TEXTO DEL DOCUMENTO ->
Rueda pinchada
El deporte es un reflejo de la vida nacional.
El Malicho era un crack en el barrio. Tenía una bici piñufla, pero con 13 años, sin importar la edad del contendor, daba barraca. Me acordé de él leyendo una anécdota: el entrenador Andrej Hauptman cuenta que en 2011 presenciaba una carrera de ciclismo juvenil en Eslovenia. Notó que el más chico del grupo sufría por alcanzar al pelotón. Preocupado, pidió a los organizadores consideración por la obvia desventaja física. "¿De qué hablas?", le respondieron, "el de 13 les va a sacar una vuelta a los mayores". Ese chico, Tadej Pogaèar, hoy, si nada extraño pasa, ganará su quinto Tour de Francia. ¿Malicho? Saludos donde sea que te encuentres.
Lo ocurrido en los últimos años en el ciclismo de ruta es extraordinario. No hace mucho, los profesionales tenían su mejor desempeño cerca de los 30 años (Armstrong e Induráin ganaron su primer Tour a los 27); hoy las estrellas del deporte bordean los 20 y hay logros que dejan a todos boquiabiertos. Ejemplo: el récord de la subida a Alpe d'Huez lo tenía Pantani con 36'40'' (1995). Tadej, bajo férreo escrutinio antidopaje, el viernes lo pulverizó (35'27''). ¿Tanta mejoría en productividad? ¿Cuánto habría hecho el crack del barrio?
La innovación en todos los aspectos del deporte ha sido gigante. La parte más obvia es la bicicleta. Marco, frenos, ruedas: la tecnología ha mejorado aerodinámica, eficiencia y durabilidad. Luego está el entrenamiento físico y mental de los atletas, las mejoras en nutrición y el monitoreo de las horas de sueño. Además, la recolección de datos antes, durante y después de las carreras ayuda a identificar fortalezas y debilidades individuales y colectivas. Esto importa, pues, más allá del talento individual, en la alta competencia el equipo es clave.

Entradas de datos almacenadas:
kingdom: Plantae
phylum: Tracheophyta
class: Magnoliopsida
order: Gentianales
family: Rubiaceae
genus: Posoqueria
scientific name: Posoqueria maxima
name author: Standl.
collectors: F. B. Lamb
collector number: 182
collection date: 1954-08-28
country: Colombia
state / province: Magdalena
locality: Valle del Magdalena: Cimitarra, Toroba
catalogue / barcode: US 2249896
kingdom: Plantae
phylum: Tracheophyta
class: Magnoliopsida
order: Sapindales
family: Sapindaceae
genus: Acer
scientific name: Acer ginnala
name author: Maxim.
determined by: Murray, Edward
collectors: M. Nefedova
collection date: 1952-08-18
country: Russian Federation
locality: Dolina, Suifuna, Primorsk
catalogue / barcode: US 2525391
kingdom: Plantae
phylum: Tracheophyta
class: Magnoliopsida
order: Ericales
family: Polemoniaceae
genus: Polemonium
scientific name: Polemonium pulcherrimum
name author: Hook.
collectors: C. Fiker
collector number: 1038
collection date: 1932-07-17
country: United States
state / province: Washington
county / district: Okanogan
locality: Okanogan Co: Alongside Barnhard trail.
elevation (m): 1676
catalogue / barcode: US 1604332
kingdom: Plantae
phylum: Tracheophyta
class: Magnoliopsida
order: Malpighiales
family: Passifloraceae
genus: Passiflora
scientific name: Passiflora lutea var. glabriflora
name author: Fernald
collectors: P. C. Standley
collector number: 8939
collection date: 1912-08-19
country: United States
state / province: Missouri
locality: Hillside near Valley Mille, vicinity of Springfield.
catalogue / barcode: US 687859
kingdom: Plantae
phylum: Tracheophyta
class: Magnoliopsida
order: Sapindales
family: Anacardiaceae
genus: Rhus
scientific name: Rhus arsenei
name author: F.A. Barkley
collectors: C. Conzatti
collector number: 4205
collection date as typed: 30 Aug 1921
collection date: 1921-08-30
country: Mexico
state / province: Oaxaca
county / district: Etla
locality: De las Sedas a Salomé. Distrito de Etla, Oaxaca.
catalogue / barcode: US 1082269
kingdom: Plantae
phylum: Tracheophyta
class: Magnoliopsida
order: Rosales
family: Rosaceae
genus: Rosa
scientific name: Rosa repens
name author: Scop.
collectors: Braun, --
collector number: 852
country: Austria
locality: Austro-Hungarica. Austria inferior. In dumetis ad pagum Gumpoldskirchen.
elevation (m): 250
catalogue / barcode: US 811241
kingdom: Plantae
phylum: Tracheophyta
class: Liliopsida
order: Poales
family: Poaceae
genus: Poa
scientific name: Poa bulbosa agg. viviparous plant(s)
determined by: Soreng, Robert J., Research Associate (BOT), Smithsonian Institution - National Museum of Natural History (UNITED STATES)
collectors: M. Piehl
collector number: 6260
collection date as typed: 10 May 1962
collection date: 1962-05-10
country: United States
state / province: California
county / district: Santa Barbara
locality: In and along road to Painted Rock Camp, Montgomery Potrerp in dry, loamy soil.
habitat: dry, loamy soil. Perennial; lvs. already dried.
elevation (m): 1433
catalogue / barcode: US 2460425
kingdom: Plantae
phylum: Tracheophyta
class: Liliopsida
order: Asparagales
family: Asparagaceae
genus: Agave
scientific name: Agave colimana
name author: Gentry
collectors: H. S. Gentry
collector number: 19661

USANDO LA INFORMACIÓN ->
1. En la columna sobre ciclismo, ¿quién tenía el récord de la subida a Alpe d'Huez y con qué tiempo?
2. Por favor, reproduce al pie de la letra el fragmento de la columna sobre ciclismo que abre con las palabras "La innovación en" y cierra con "equipo es clave.".

RESPUESTAS POR TAREA ->
1. Pantani, con 36'40'' (1995).

2.
La innovación en todos los aspectos del deporte ha sido gigante. La parte más obvia es la bicicleta. Marco, frenos, ruedas: la tecnología ha mejorado aerodinámica, eficiencia y durabilidad. Luego está el entrenamiento físico y mental de los atletas, las mejoras en nutrición y el monitoreo de las horas de sueño. Además, la recolección de datos antes, durante y después de las carreras ayuda a identificar fortalezas y debilidades individuales y colectivas. Esto importa, pues, más allá del talento individual, en la alta competencia el equipo es clave.